▸ Instructions to follow
Print the entries that appear below, exactly as written and without their pictures.

● ● ●

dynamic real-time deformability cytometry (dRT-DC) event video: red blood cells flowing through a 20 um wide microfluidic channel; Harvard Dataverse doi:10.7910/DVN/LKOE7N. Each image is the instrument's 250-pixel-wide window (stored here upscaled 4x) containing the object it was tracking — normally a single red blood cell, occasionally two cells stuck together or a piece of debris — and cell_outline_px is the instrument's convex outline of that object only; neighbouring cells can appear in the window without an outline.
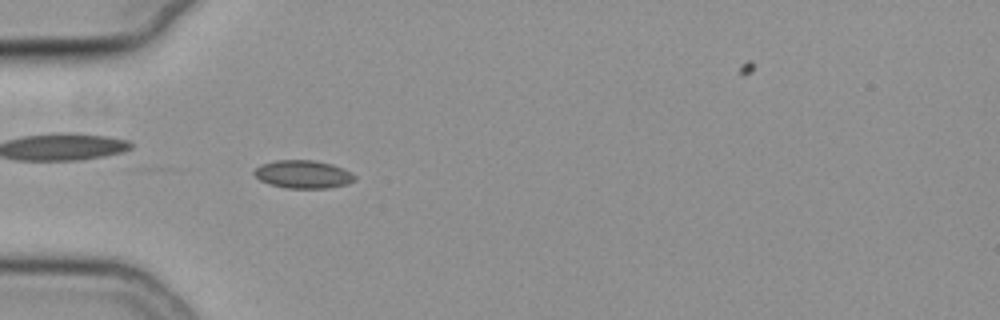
{"species": "common noctule bat (a hibernating species)", "species_latin": "Nyctalus noctula", "temperature_condition": "cold", "stored_images_in_passage": 57, "camera_frame_rate_fps": 3000, "um_per_image_px": 0.085, "animal": {"sex": "female", "body_mass_g": 19.3, "forearm_length_mm": 54.1}, "frame": {"image": 1, "passage_image": 18, "time_ms": 5.667, "image_size_px": [1000, 320], "cell_outline_px": [[356, 180], [348, 184], [328, 188], [288, 188], [268, 184], [260, 180], [252, 172], [260, 164], [276, 160], [312, 160], [332, 164], [356, 176]], "centroid_in_image_um": [25.74, 14.82], "position_along_channel_um": 59.3, "area_um2": 16.36}}
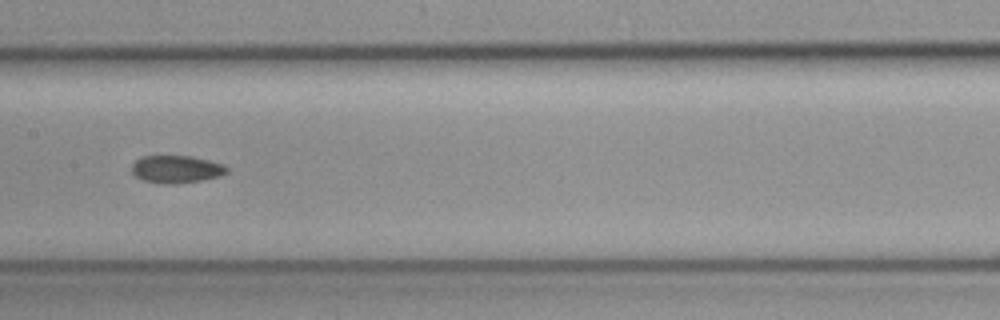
{"frame": {"image": 2, "passage_image": 29, "time_ms": 9.333, "image_size_px": [1000, 320], "cell_outline_px": [[228, 172], [220, 176], [204, 180], [176, 184], [160, 184], [144, 180], [136, 176], [132, 172], [132, 164], [136, 160], [144, 156], [192, 156], [224, 164], [228, 168]], "centroid_in_image_um": [15.02, 14.39], "position_along_channel_um": 192.4, "area_um2": 15.37}}
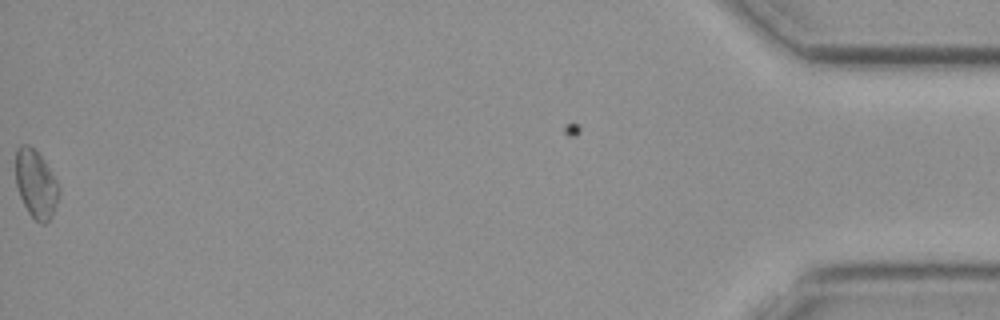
{"frame": {"image": 3, "passage_image": 56, "time_ms": 18.333, "image_size_px": [1000, 320], "cell_outline_px": [[60, 192], [52, 216], [44, 224], [40, 224], [28, 212], [20, 196], [16, 184], [16, 148], [20, 144], [28, 144], [44, 160], [56, 180], [60, 188]], "centroid_in_image_um": [3.05, 15.64], "position_along_channel_um": 432.2, "area_um2": 16.99}}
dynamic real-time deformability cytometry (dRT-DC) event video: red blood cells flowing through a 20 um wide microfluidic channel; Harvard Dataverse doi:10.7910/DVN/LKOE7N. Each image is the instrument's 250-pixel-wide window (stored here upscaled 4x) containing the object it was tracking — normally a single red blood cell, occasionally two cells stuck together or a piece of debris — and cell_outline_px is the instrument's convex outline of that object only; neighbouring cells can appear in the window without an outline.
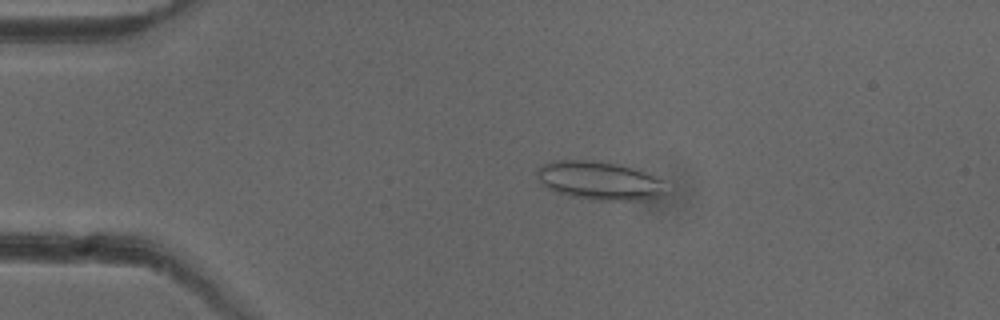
{"species": "common noctule bat (a hibernating species)", "species_latin": "Nyctalus noctula", "temperature_condition": "cold", "stored_images_in_passage": 52, "camera_frame_rate_fps": 3000, "um_per_image_px": 0.085, "animal": {"sex": "female"}, "frame": {"image": 1, "passage_image": 11, "time_ms": 3.333, "image_size_px": [1000, 320], "cell_outline_px": [[672, 192], [660, 196], [640, 200], [588, 200], [568, 196], [556, 192], [540, 184], [536, 176], [536, 168], [552, 160], [596, 160], [620, 164], [640, 168], [664, 180], [672, 188]], "centroid_in_image_um": [51.04, 15.35], "position_along_channel_um": 34.0, "area_um2": 30.23}}
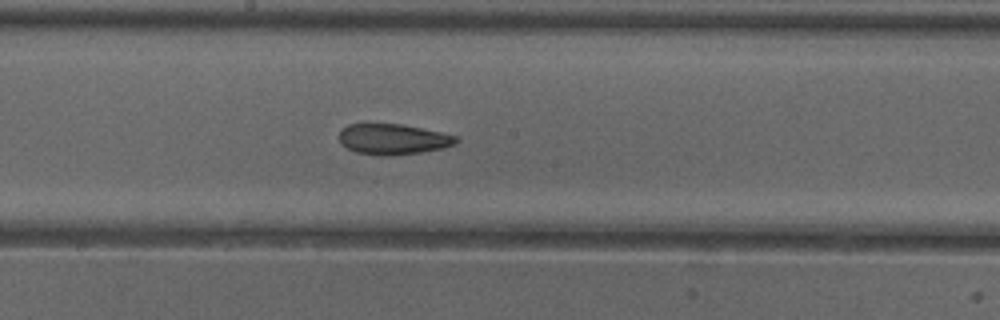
{"frame": {"image": 2, "passage_image": 28, "time_ms": 9.0, "image_size_px": [1000, 320], "cell_outline_px": [[460, 140], [456, 144], [444, 148], [420, 152], [384, 156], [356, 152], [340, 144], [340, 132], [348, 124], [400, 124], [440, 132], [456, 136]], "centroid_in_image_um": [33.42, 11.83], "position_along_channel_um": 214.8, "area_um2": 20.63}}
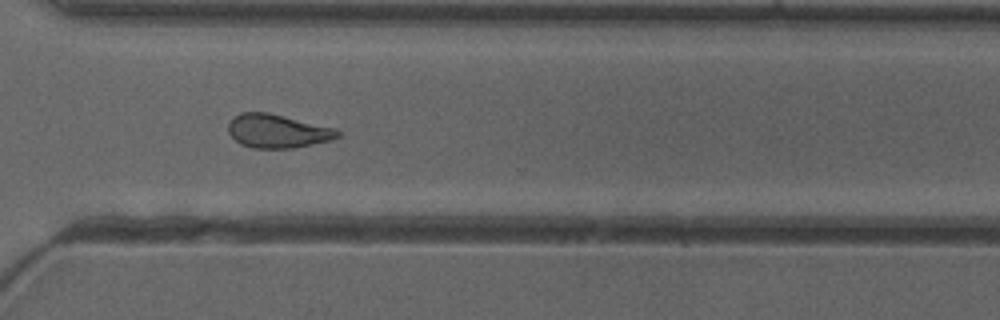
{"frame": {"image": 3, "passage_image": 38, "time_ms": 12.333, "image_size_px": [1000, 320], "cell_outline_px": [[340, 136], [332, 140], [296, 148], [252, 148], [240, 144], [228, 132], [228, 124], [240, 112], [268, 112], [336, 128], [340, 132]], "centroid_in_image_um": [23.62, 11.15], "position_along_channel_um": 347.0, "area_um2": 21.5}, "authors_computed_cell_mechanics": {"area_um2": 22.2819, "velocity_mm_per_s": 3.9809, "shape_relaxation_time_tau1_ms": null, "shape_relaxation_time_tau2_ms": 3.5687, "deformation_change_tau1": null, "deformation_change_tau2": 0.1043}}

● ● ●

▸ Full output
dynamic real-time deformability cytometry (dRT-DC) event video: red blood cells flowing through a 20 um wide microfluidic channel; Harvard Dataverse doi:10.7910/DVN/LKOE7N. Each image is the instrument's 250-pixel-wide window (stored here upscaled 4x) containing the object it was tracking — normally a single red blood cell, occasionally two cells stuck together or a piece of debris — and cell_outline_px is the instrument's convex outline of that object only; neighbouring cells can appear in the window without an outline.
{"species": "common noctule bat (a hibernating species)", "species_latin": "Nyctalus noctula", "temperature_condition": "cold", "stored_images_in_passage": 57, "camera_frame_rate_fps": 3000, "um_per_image_px": 0.085, "animal": {"sex": "female", "body_mass_g": 19.3, "forearm_length_mm": 54.1}, "frame": {"image": 1, "passage_image": 18, "time_ms": 5.667, "image_size_px": [1000, 320], "cell_outline_px": [[356, 180], [348, 184], [328, 188], [288, 188], [268, 184], [260, 180], [252, 172], [260, 164], [276, 160], [312, 160], [332, 164], [356, 176]], "centroid_in_image_um": [25.74, 14.82], "position_along_channel_um": 59.3, "area_um2": 16.36}}
{"frame": {"image": 2, "passage_image": 29, "time_ms": 9.333, "image_size_px": [1000, 320], "cell_outline_px": [[228, 172], [220, 176], [204, 180], [176, 184], [160, 184], [144, 180], [136, 176], [132, 172], [132, 164], [136, 160], [144, 156], [192, 156], [224, 164], [228, 168]], "centroid_in_image_um": [15.02, 14.39], "position_along_channel_um": 192.4, "area_um2": 15.37}}
{"frame": {"image": 3, "passage_image": 56, "time_ms": 18.333, "image_size_px": [1000, 320], "cell_outline_px": [[60, 192], [52, 216], [44, 224], [40, 224], [28, 212], [20, 196], [16, 184], [16, 148], [20, 144], [28, 144], [44, 160], [56, 180], [60, 188]], "centroid_in_image_um": [3.05, 15.64], "position_along_channel_um": 432.2, "area_um2": 16.99}}
dynamic real-time deformability cytometry (dRT-DC) event video: red blood cells flowing through a 20 um wide microfluidic channel; Harvard Dataverse doi:10.7910/DVN/LKOE7N. Each image is the instrument's 250-pixel-wide window (stored here upscaled 4x) containing the object it was tracking — normally a single red blood cell, occasionally two cells stuck together or a piece of debris — and cell_outline_px is the instrument's convex outline of that object only; neighbouring cells can appear in the window without an outline.
{"species": "common noctule bat (a hibernating species)", "species_latin": "Nyctalus noctula", "temperature_condition": "cold", "stored_images_in_passage": 52, "camera_frame_rate_fps": 3000, "um_per_image_px": 0.085, "animal": {"sex": "female"}, "frame": {"image": 1, "passage_image": 11, "time_ms": 3.333, "image_size_px": [1000, 320], "cell_outline_px": [[672, 192], [660, 196], [640, 200], [588, 200], [568, 196], [556, 192], [540, 184], [536, 176], [536, 168], [552, 160], [596, 160], [620, 164], [640, 168], [664, 180], [672, 188]], "centroid_in_image_um": [51.04, 15.35], "position_along_channel_um": 34.0, "area_um2": 30.23}}
{"frame": {"image": 2, "passage_image": 28, "time_ms": 9.0, "image_size_px": [1000, 320], "cell_outline_px": [[460, 140], [456, 144], [444, 148], [420, 152], [384, 156], [356, 152], [340, 144], [340, 132], [348, 124], [400, 124], [440, 132], [456, 136]], "centroid_in_image_um": [33.42, 11.83], "position_along_channel_um": 214.8, "area_um2": 20.63}}
{"frame": {"image": 3, "passage_image": 38, "time_ms": 12.333, "image_size_px": [1000, 320], "cell_outline_px": [[340, 136], [332, 140], [296, 148], [252, 148], [240, 144], [228, 132], [228, 124], [240, 112], [268, 112], [336, 128], [340, 132]], "centroid_in_image_um": [23.62, 11.15], "position_along_channel_um": 347.0, "area_um2": 21.5}, "authors_computed_cell_mechanics": {"area_um2": 22.2819, "velocity_mm_per_s": 3.9809, "shape_relaxation_time_tau1_ms": null, "shape_relaxation_time_tau2_ms": 3.5687, "deformation_change_tau1": null, "deformation_change_tau2": 0.1043}}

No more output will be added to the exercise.